▶ **Your assignment**
Retype the line containing "(IHC) (DAB (3,3'-diaminobenzidine))" and each later line through the end of the listing, exactly as written, with no other lines.
---- Records to process
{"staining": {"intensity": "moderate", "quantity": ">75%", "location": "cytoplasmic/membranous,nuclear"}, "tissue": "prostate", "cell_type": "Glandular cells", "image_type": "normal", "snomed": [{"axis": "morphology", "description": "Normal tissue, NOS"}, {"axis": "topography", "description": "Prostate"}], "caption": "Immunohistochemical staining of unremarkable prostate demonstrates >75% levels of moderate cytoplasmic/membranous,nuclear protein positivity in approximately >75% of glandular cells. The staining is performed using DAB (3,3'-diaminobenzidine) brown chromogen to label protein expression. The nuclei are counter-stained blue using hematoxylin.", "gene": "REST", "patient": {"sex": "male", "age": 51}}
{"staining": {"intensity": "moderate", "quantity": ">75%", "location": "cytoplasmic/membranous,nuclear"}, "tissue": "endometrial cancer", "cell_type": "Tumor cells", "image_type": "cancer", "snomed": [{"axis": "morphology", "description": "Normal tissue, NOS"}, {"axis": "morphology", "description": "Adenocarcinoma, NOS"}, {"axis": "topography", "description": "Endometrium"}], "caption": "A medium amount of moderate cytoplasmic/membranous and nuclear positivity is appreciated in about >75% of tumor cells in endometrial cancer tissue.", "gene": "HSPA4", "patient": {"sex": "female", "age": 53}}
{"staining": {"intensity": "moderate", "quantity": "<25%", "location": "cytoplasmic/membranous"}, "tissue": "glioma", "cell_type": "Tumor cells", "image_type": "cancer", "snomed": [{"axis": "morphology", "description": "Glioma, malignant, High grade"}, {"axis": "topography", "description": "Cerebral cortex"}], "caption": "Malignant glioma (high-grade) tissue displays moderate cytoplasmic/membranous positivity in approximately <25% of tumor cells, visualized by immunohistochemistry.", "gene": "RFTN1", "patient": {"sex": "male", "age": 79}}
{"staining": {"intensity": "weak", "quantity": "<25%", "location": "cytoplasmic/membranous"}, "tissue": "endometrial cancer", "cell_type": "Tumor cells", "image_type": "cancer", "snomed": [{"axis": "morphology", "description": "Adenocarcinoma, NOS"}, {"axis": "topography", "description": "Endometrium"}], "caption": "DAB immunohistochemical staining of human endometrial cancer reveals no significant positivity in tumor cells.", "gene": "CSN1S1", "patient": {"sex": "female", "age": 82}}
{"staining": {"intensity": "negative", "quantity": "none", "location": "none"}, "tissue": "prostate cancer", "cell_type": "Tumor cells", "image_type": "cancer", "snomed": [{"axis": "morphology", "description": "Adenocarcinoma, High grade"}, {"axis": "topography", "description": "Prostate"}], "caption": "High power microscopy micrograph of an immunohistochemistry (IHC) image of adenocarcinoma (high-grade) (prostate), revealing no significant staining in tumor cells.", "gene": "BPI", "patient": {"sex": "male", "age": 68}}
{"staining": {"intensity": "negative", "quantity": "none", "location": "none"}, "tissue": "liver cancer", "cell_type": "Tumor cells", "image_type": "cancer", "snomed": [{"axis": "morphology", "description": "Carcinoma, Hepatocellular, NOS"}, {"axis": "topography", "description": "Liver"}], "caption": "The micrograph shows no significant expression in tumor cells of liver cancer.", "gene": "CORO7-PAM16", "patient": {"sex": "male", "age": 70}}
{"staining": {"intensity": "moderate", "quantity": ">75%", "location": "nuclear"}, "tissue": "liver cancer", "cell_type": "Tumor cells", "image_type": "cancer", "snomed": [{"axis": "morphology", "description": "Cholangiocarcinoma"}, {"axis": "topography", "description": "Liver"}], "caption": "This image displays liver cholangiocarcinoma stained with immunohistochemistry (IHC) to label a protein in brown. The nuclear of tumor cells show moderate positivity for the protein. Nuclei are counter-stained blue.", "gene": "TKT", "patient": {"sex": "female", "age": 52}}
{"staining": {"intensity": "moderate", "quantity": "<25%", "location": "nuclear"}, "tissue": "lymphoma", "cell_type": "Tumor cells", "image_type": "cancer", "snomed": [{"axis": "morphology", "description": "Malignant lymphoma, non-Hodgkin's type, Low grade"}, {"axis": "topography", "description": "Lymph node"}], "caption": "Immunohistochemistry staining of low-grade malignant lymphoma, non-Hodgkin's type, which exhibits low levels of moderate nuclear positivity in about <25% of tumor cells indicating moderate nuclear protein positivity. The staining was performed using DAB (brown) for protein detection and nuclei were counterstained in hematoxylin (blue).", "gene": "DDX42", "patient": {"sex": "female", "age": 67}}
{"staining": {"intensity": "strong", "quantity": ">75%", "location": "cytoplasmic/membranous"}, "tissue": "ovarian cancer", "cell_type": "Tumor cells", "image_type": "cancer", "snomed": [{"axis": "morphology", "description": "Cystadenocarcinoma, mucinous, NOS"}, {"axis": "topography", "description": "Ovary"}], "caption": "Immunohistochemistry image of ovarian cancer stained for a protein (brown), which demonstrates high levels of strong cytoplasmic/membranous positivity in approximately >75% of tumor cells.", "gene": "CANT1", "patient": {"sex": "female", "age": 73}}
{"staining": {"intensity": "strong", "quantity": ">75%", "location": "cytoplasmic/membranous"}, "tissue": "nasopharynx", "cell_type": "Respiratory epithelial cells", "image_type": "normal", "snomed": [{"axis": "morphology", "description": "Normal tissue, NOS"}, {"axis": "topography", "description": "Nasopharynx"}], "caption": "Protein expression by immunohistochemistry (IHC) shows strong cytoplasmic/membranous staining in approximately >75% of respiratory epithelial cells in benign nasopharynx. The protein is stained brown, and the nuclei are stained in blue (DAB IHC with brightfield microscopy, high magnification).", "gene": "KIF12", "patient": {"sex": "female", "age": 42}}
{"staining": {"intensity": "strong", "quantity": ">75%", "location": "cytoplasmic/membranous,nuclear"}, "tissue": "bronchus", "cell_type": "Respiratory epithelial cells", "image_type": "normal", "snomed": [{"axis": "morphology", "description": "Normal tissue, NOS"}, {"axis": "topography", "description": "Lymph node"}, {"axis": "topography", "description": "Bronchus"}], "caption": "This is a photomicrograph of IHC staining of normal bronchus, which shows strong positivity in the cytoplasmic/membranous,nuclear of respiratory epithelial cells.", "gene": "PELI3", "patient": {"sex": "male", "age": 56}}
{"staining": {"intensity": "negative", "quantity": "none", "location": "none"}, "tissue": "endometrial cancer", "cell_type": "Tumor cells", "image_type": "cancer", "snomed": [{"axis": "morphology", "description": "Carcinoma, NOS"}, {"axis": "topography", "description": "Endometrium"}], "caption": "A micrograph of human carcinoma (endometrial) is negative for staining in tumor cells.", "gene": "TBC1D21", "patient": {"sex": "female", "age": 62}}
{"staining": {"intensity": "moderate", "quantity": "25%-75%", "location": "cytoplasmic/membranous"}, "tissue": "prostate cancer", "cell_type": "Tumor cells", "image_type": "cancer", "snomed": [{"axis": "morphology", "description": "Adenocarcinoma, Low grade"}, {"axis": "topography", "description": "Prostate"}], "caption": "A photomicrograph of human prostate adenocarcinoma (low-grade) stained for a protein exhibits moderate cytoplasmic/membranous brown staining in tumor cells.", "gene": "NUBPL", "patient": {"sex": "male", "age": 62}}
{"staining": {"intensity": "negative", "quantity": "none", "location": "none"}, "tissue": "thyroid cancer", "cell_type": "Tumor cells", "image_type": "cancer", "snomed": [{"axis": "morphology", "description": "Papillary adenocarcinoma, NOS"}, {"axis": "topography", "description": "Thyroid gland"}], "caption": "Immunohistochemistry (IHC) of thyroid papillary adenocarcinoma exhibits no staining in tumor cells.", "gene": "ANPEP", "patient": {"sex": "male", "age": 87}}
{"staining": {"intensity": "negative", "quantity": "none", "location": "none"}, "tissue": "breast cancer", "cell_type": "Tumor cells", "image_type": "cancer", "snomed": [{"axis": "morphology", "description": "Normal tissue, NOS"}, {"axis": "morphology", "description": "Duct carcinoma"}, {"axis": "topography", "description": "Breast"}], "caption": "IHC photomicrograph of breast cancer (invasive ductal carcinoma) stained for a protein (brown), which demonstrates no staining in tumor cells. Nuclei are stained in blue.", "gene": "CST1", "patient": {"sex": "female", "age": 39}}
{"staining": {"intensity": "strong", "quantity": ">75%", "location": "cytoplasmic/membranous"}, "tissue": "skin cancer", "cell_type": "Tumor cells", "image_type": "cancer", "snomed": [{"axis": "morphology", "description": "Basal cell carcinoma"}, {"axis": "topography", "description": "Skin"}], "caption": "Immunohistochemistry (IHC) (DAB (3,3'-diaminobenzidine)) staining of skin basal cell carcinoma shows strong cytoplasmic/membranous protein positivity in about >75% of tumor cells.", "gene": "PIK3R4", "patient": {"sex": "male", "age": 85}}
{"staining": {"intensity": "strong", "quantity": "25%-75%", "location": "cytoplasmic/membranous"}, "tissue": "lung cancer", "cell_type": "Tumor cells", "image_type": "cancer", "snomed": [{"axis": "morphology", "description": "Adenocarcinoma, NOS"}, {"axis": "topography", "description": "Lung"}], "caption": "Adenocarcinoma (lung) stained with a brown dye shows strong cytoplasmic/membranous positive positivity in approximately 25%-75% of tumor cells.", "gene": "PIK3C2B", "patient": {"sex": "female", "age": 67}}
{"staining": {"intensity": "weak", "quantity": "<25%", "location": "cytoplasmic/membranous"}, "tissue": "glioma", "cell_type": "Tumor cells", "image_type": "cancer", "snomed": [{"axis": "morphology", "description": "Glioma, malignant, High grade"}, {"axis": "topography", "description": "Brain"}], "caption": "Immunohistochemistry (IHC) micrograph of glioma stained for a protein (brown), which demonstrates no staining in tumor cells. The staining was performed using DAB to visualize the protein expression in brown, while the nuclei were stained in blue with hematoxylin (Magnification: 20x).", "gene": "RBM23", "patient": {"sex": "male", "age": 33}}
--------
▶ **Written solution**
{"staining": {"intensity": "strong", "quantity": ">75%", "location": "cytoplasmic/membranous"}, "tissue": "skin cancer", "cell_type": "Tumor cells", "image_type": "cancer", "snomed": [{"axis": "morphology", "description": "Basal cell carcinoma"}, {"axis": "topography", "description": "Skin"}], "caption": "Immunohistochemistry (IHC) (DAB (3,3'-diaminobenzidine)) staining of skin basal cell carcinoma shows strong cytoplasmic/membranous protein positivity in about >75% of tumor cells.", "gene": "PIK3R4", "patient": {"sex": "male", "age": 85}}
{"staining": {"intensity": "strong", "quantity": "25%-75%", "location": "cytoplasmic/membranous"}, "tissue": "lung cancer", "cell_type": "Tumor cells", "image_type": "cancer", "snomed": [{"axis": "morphology", "description": "Adenocarcinoma, NOS"}, {"axis": "topography", "description": "Lung"}], "caption": "Adenocarcinoma (lung) stained with a brown dye shows strong cytoplasmic/membranous positive positivity in approximately 25%-75% of tumor cells.", "gene": "PIK3C2B", "patient": {"sex": "female", "age": 67}}
{"staining": {"intensity": "weak", "quantity": "<25%", "location": "cytoplasmic/membranous"}, "tissue": "glioma", "cell_type": "Tumor cells", "image_type": "cancer", "snomed": [{"axis": "morphology", "description": "Glioma, malignant, High grade"}, {"axis": "topography", "description": "Brain"}], "caption": "Immunohistochemistry (IHC) micrograph of glioma stained for a protein (brown), which demonstrates no staining in tumor cells. The staining was performed using DAB to visualize the protein expression in brown, while the nuclei were stained in blue with hematoxylin (Magnification: 20x).", "gene": "RBM23", "patient": {"sex": "male", "age": 33}}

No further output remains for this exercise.